Il m’a fallu une bonne semaine de travail. Une semaine pour découvrir qu’elle habitait dans une maison à Ixelles, face aux Étangs.
J’ai pris mon courage à deux mains et j’ai composé son numéro.
J’ai à peine reconnu sa voix.
Elle savait qui j’étais. Elle semblait embarrassée par ses souvenirs et la trahison qui avait mis un point final à notre histoire. Je l’ai rassurée, je ne lui en voulais pas, je comprenais, nous n’étions que des enfants, le temps avait accompli son œuvre.

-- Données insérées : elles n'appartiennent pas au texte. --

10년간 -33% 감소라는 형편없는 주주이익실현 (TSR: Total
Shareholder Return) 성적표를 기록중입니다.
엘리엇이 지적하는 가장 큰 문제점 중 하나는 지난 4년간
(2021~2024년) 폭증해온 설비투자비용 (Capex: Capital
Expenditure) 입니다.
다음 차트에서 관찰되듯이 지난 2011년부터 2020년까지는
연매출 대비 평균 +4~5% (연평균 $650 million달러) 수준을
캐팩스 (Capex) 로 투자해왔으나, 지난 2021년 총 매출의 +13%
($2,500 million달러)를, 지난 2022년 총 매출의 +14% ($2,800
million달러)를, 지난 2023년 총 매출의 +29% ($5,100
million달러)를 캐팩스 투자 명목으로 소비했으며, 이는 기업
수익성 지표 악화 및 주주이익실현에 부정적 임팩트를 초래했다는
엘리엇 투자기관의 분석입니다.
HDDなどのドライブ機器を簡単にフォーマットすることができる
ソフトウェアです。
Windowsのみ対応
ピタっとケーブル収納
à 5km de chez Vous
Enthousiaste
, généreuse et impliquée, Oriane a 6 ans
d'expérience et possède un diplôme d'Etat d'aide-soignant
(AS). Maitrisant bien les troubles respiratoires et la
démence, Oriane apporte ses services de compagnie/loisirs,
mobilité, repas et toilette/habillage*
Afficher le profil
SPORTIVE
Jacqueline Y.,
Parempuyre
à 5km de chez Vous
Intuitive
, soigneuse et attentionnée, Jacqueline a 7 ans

Nous avons arrangé un rendez-vous.
C’était au mois de mai. L’été approchait. L’air était doux.
Nous nous sommes retrouvés à la terrasse de la Patinoire, au cœur du bois de la Cambre, là où nous allions quand nous avions seize ans.
Je suis arrivé bien à l’avance.
Elle était ponctuelle. Les années s’étaient écoulées, mais je l’ai reconnue au premier coup d’œil. Au-delà des rides, j’ai deviné les traits de sa jeunesse. J’ai revu la gravité dans son regard et le sourire énigmatique qui m’avaient fait craquer. J’avais devant moi la Camille de mes années d’insouciance.
Nous avons commandé des thés à la bergamote et nous nous sommes raconté nos vies. Son parcours ressemblait en de nombreux points au mien. Un mari au cœur fragile, deux enfants débrouillards, des centaines de livres dans la bibliothèque et un retour dans la maison familiale.
L’après-midi a passé en l’espace de quelques minutes.
Au moment où elle s’est levée pour s’en aller, je lui ai proposé de faire quelques pas avec elle. Nous avons longé le chemin et sommes arrivés à l’endroit que nous appelions le ravin, la grande pelouse en pente où nous nous étendions pour échanger des baisers et nous moquer des bien-pensants qui pique-niquaient.
Elle s’est arrêtée et a souri.
Elle m’a demandé si je me souvenais.
Je me souvenais.
Nous avons continué à marcher. J’ai pris sa main dans la mienne. Elle était douce. L’air était chargé d’un parfum léger. L’été renaissait.